An welchem Tag hielt die Helsinki-Kommission laut dem Textauszug ihre virtuelle Konferenz ab?

──────── TEXTAUSZUG

Ein Kommentar von Daniel Kovalik
Unlängst am 23. Juni veranstaltete eine vom US-Kongress finanzierte Organisation – die Kommission für Sicherheit und Zusammenarbeit in Europa, auch bekannt als Helsinki-Kommission – eine virtuelle Konferenz, auf der zur "Entkolonialisierung Russlands" aufgerufen wurde. Dies wirft die Frage auf, warum man nicht längst die Entkolonialisierung der Vereinigten Staaten anstrebt. Schließlich wurde diese Nation buchstäblich von Nachfolgern weißer Kolonisten gegründet, die erst einen Ozean überqueren mussten, um dann dieses Territorium den Ureinwohner gewaltsam zu entreißen.
Während die Redner der Konferenz, die man sich hier anhören kann, die aktuelle Krise in der Ukraine zum Ausgangspunkt nahmen, forderten sie von der Russischen Föderation eine "Entkolonialisierung" von Regionen und Republiken, die – wie Sibirien und Tatarstan – seit dem 16. Jahrhundert oder – wie zum Beispiel Tschetschenien – seit dem frühen 19. Jahrhundert von Moskau aus regiert werden.

────────────────
──────── DATENAUSZÜGE

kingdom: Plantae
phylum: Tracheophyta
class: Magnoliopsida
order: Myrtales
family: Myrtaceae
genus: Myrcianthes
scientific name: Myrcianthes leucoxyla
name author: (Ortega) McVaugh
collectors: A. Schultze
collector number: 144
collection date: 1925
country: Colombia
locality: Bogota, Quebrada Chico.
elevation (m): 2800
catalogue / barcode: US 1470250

────────────────
──────── DATENAUSZÜGE

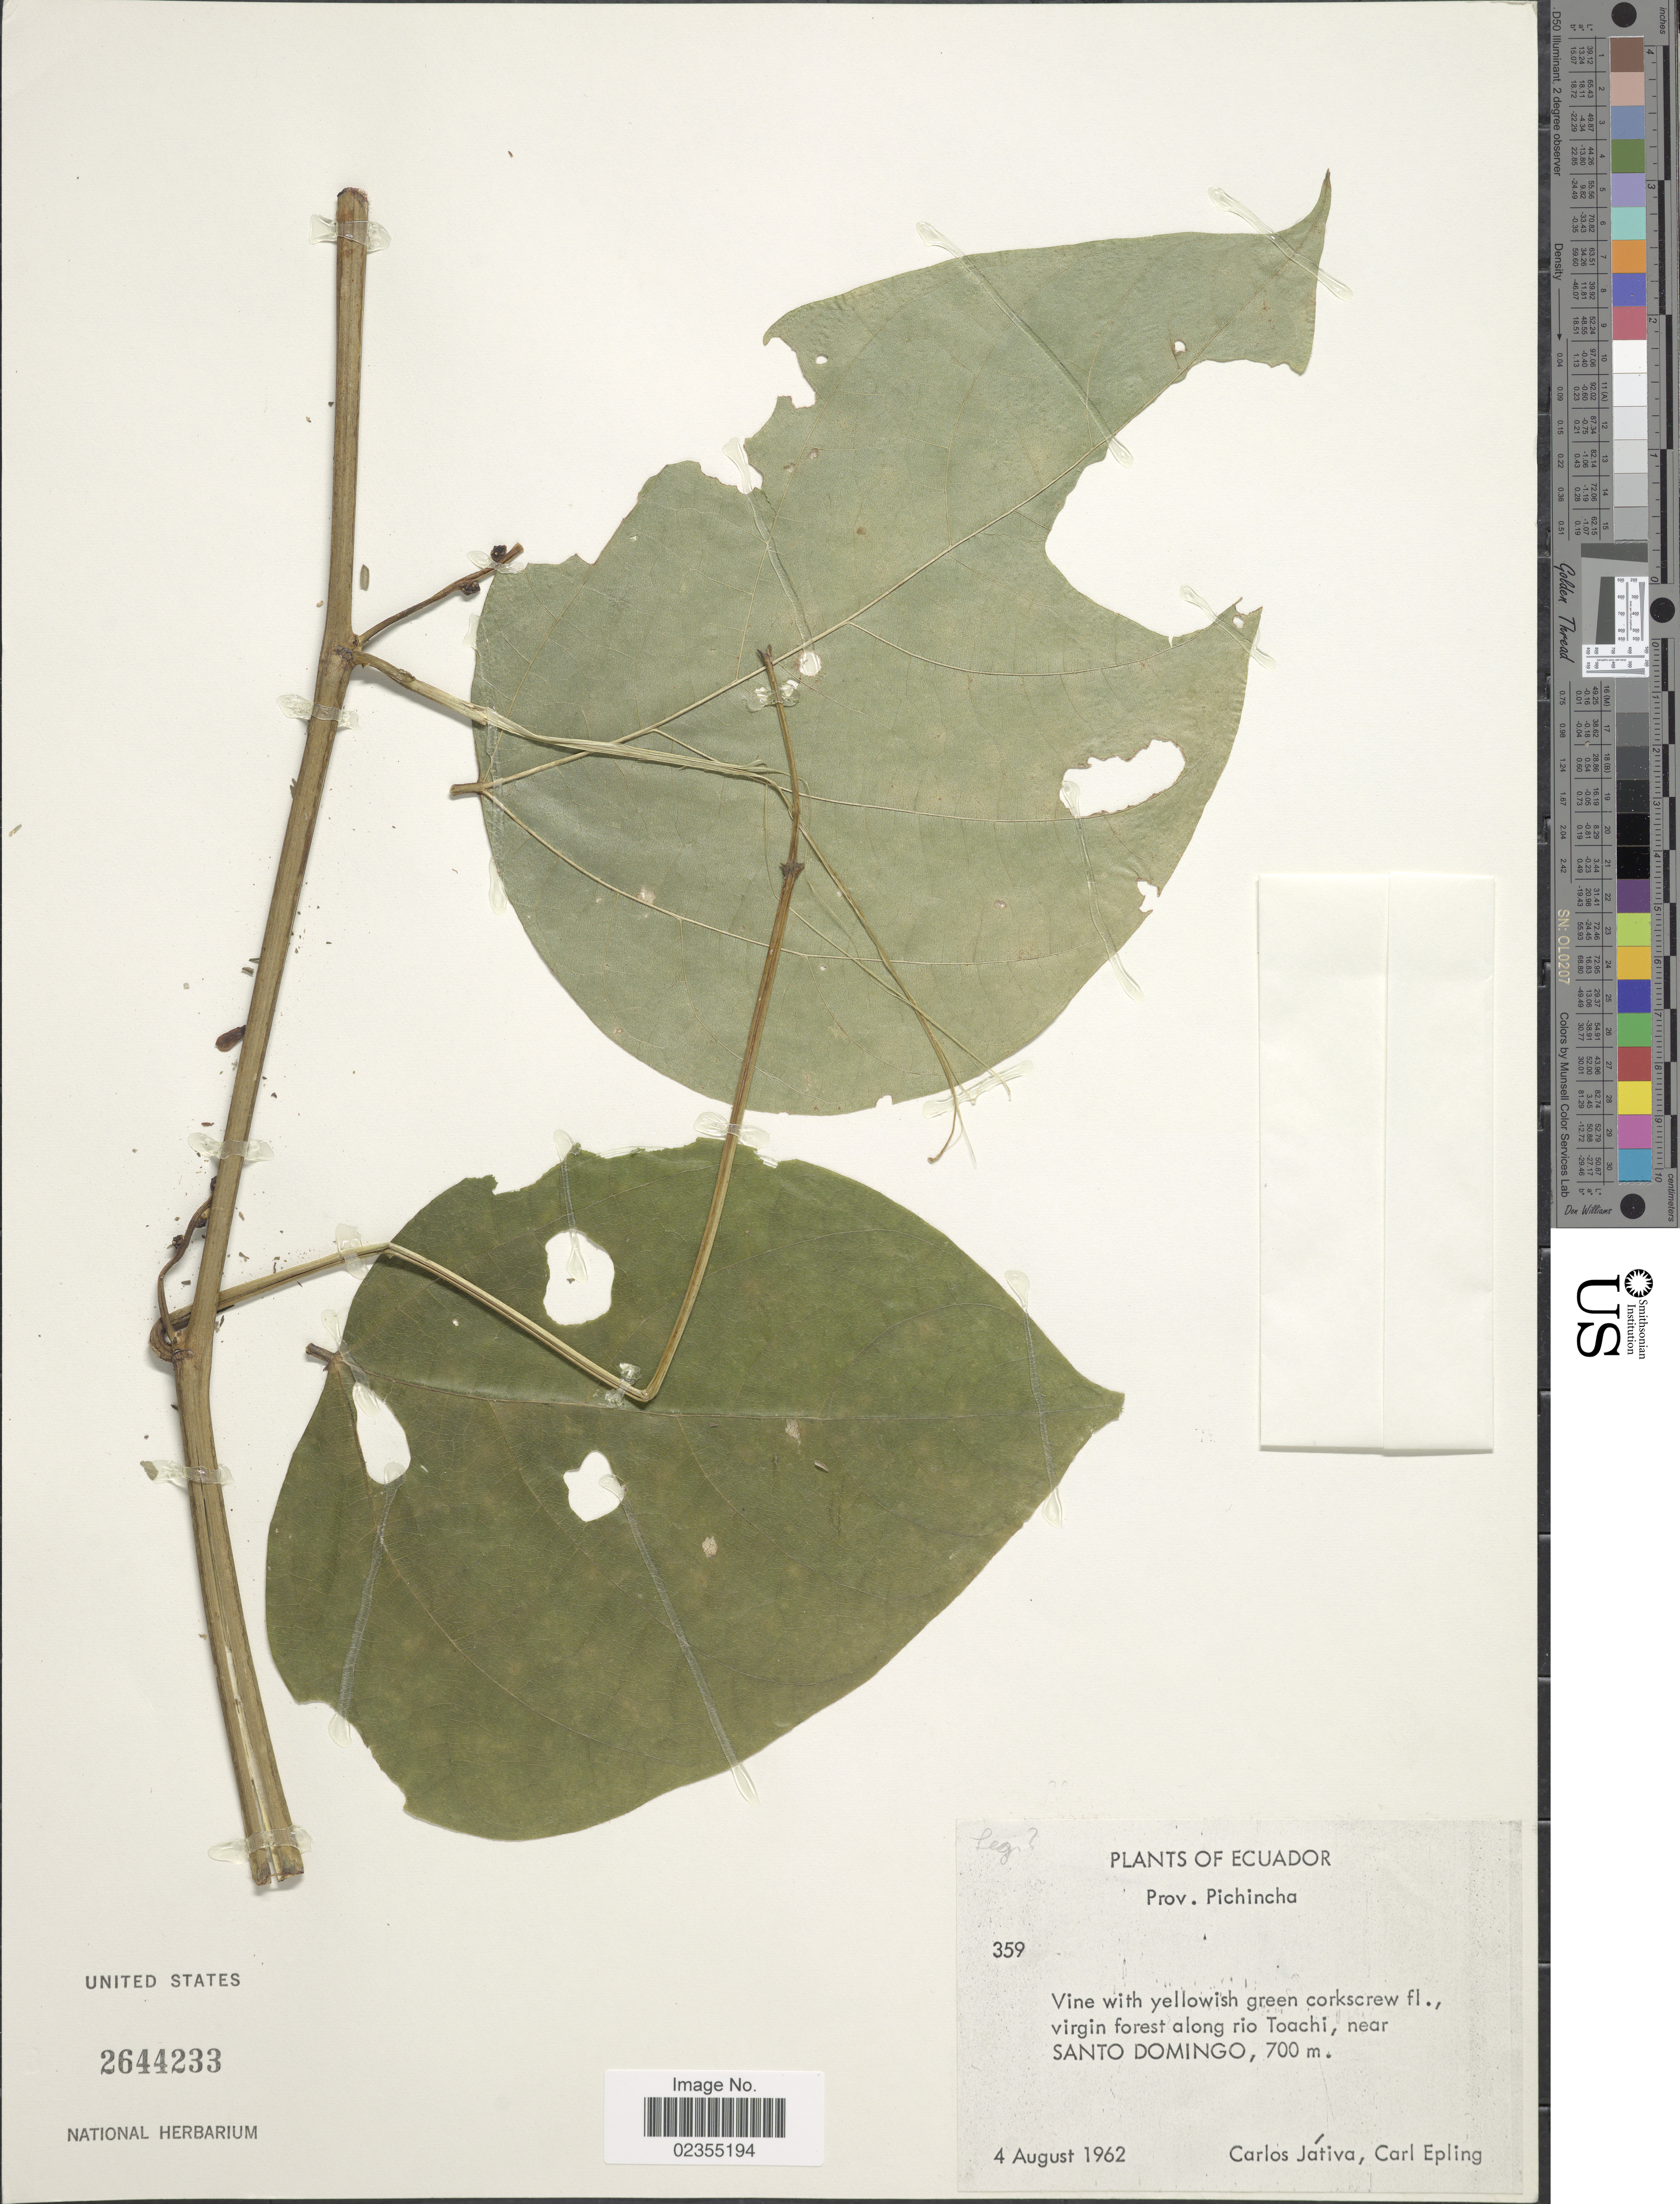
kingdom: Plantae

────────────────
──────── DATENAUSZÜGE

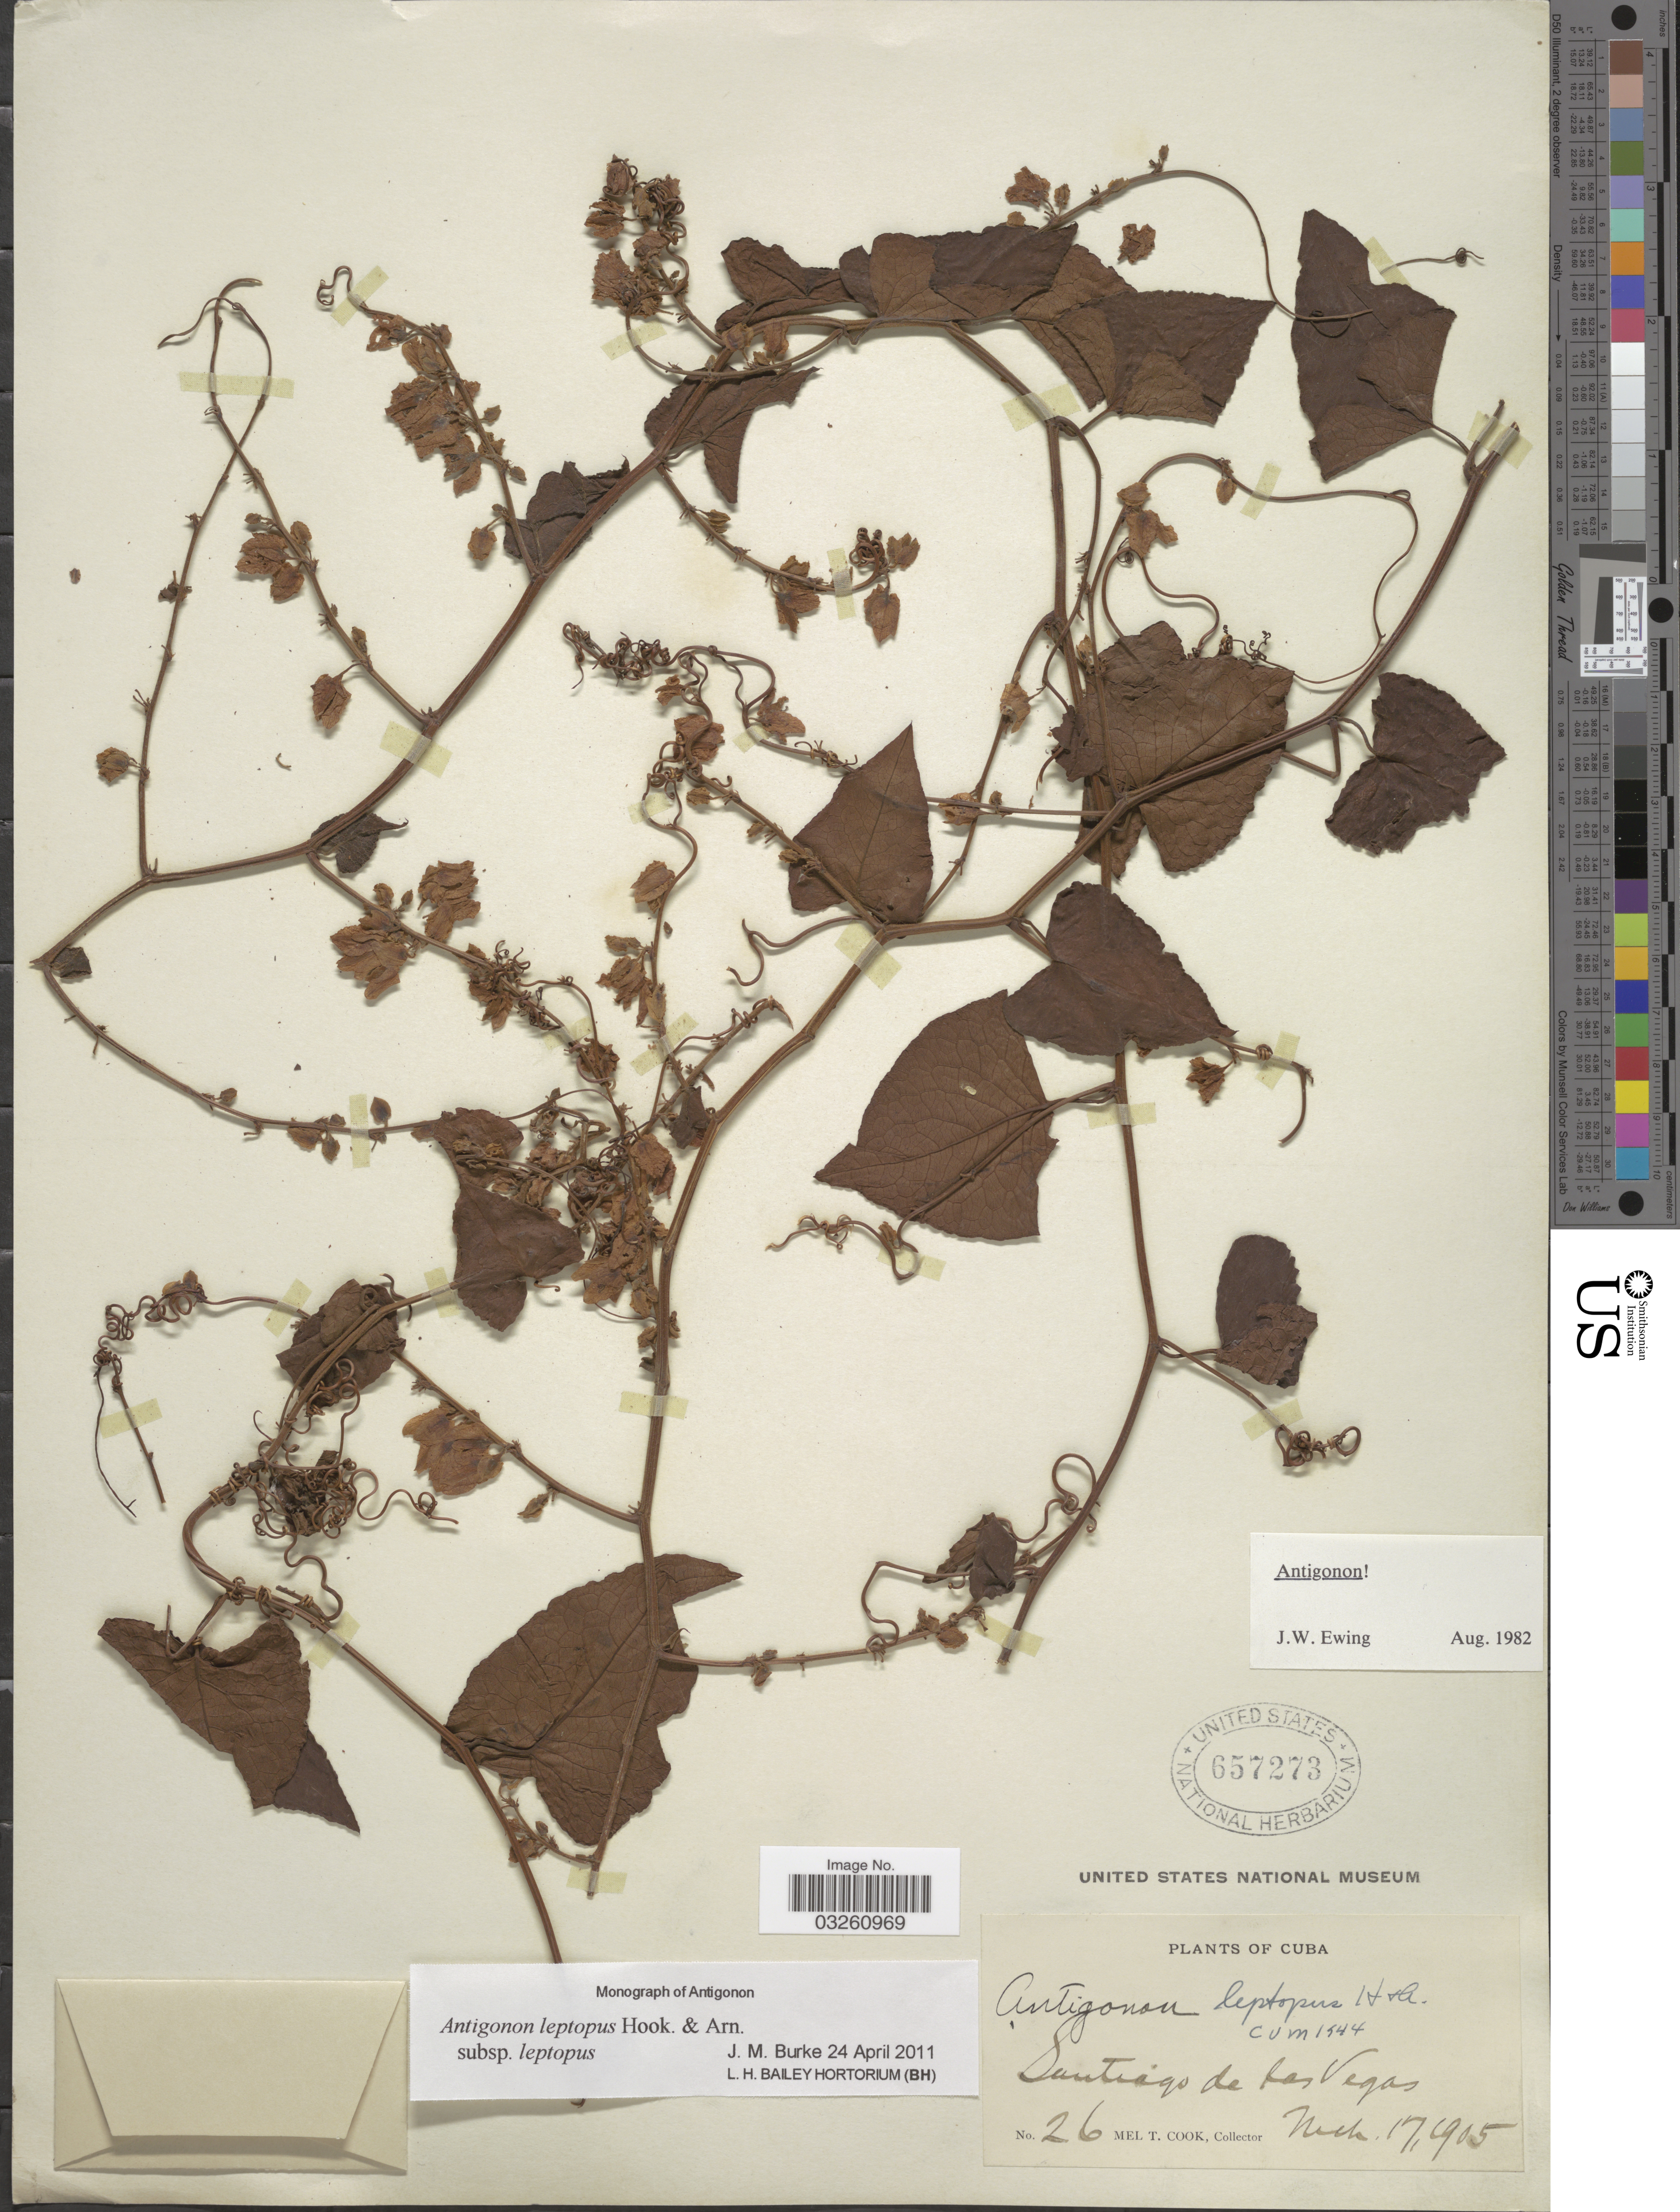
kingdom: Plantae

────────────────

FERTIGE ANTWORT =
Am 23. Juni.